Geçtiğimiz aylarda Bozburun Marina’nın yalnızca 13 günlük bir şirkete devredildiği yönündeki tartışmaları Meclis’e taşıyan Uzun, şimdi de halkın kullanımında olması gereken Kızkumu Plajı için benzer bir durumun yaşandığını vurguladı.
"Denizler Halkındır" Demiştiniz, Şimdi Ne Değişti?"
Konuya ilişkin olarak Çevre, Şehircilik ve İklim Değişikliği Bakanı Mehmet Özhaseki’nin yanıtlaması istemiyle soru önergesi sunan Cumhur Uzun, şu ifadeleri kullandı:
“Yıllar önce Bakanlık, ‘Denizler Halkındır’ projesiyle halkın sahillere erişimini güvence altına alacaklarını duyurmuştu. Ancak zamanla bu söylemin tam tersi adımlar atıldı. Kıyıların büyük bölümü ‘Kıyı Yönetimi ve Çevre Koruma A.Ş.’ (eski adıyla MUÇEV) adlı şirkete devredildi. Bugün geldiğimiz noktada MUÇEV, halkın kıyılarına erişimini sınırlayan uygulamalarıyla sık sık gündeme geliyor.”

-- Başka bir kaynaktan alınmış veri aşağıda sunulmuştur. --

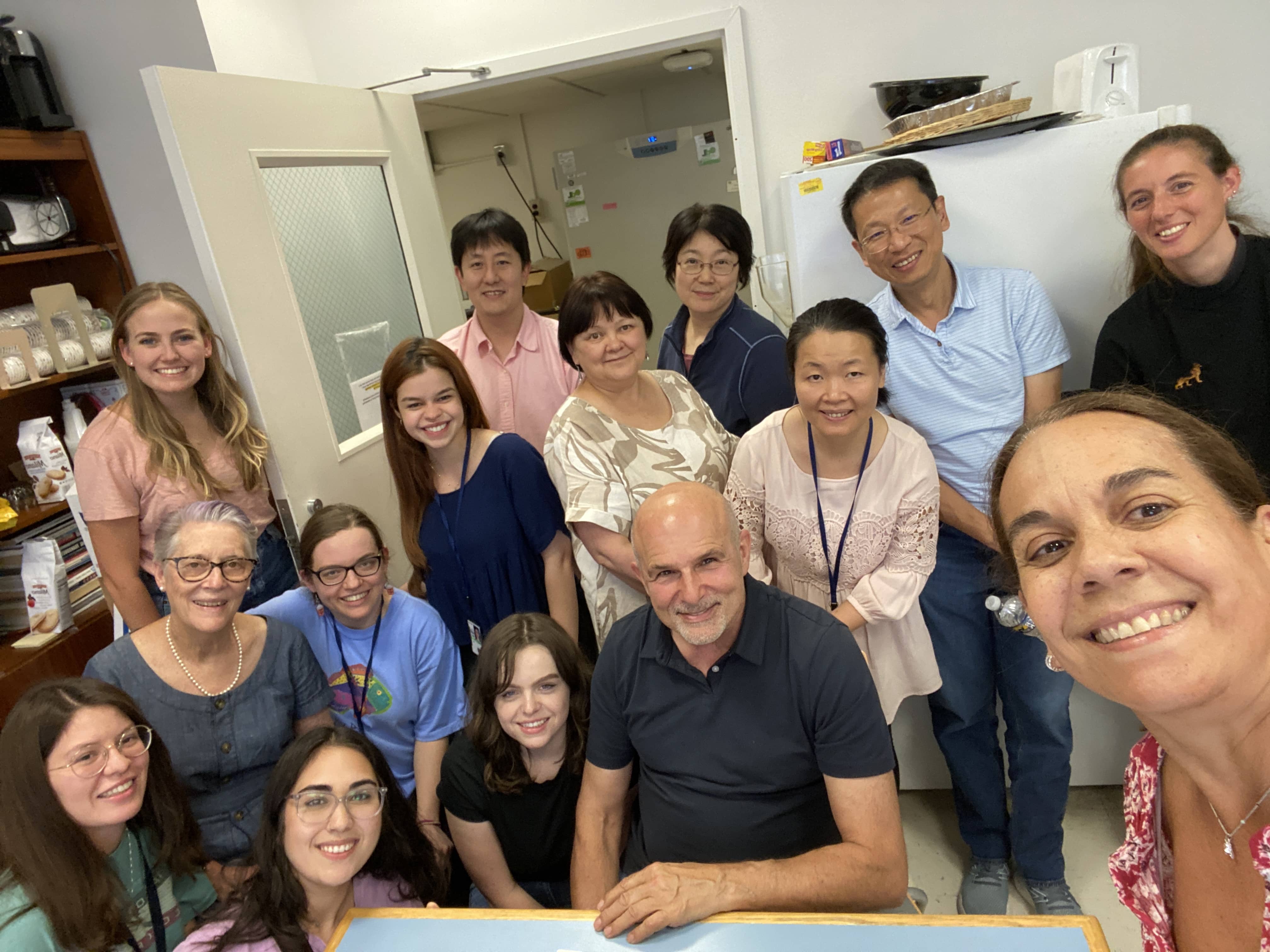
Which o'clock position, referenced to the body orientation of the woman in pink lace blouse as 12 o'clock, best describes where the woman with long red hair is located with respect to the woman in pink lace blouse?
The woman with long red hair is roughly at 3 o'clock from the woman in pink lace blouse.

Uzun, MUÇEV'in birçok kıyı alanını kamu yararı gözetilmeksizin, ihalesiz ve kapalı kapılar ardında bazı kişi ya da şirketlere devrettiği iddialarının kamuoyunu rahatsız ettiğini söyledi. Özellikle geçtiğimiz aylarda 13 günlük bir şirkete devredildiği iddia edilen Bozburun Marina olayını hatırlatarak, şimdi benzer bir senaryonun Marmaris Orhaniye Mahallesi’ndeki Kızkumu Plajı için de geçerli olduğunu ifade etti.
“Kızkumu’nda İhale Neden İptal Edildi?”
CHP’li Uzun, geçtiğimiz sezon MUÇEV tarafından işletilen Kızkumu Plajı'nın bu yıl bazı kişi ya da şirketlere ihalesiz olarak devredildiğine yönelik güçlü iddialar bulunduğunu belirtti. Bu sürecin açıklığa kavuşturulması gerektiğini dile getiren Uzun, “Eğer bir ihale yapıldıysa kimler katıldı, kim kazandı? Eğer yapılmadıysa neden iptal edildi? Araya kim ya da kimler girdi?” sorularını yöneltti.
Kızkumu’nun aynı zamanda SİT alanı olduğunu vurgulayan Uzun, yasal olarak yalnızca 6 metrekarelik yapılaşmaya izin verilen bölgeye, 150 metrekarelik bir inşaata başlandığı bilgisini paylaştı. “Bu durum kamu yararıyla açıklanamaz,” diyen Uzun, bu tür yapılaşmaların kıyıları halka kapatan rant politikalarının bir sonucu olduğunu ifade etti.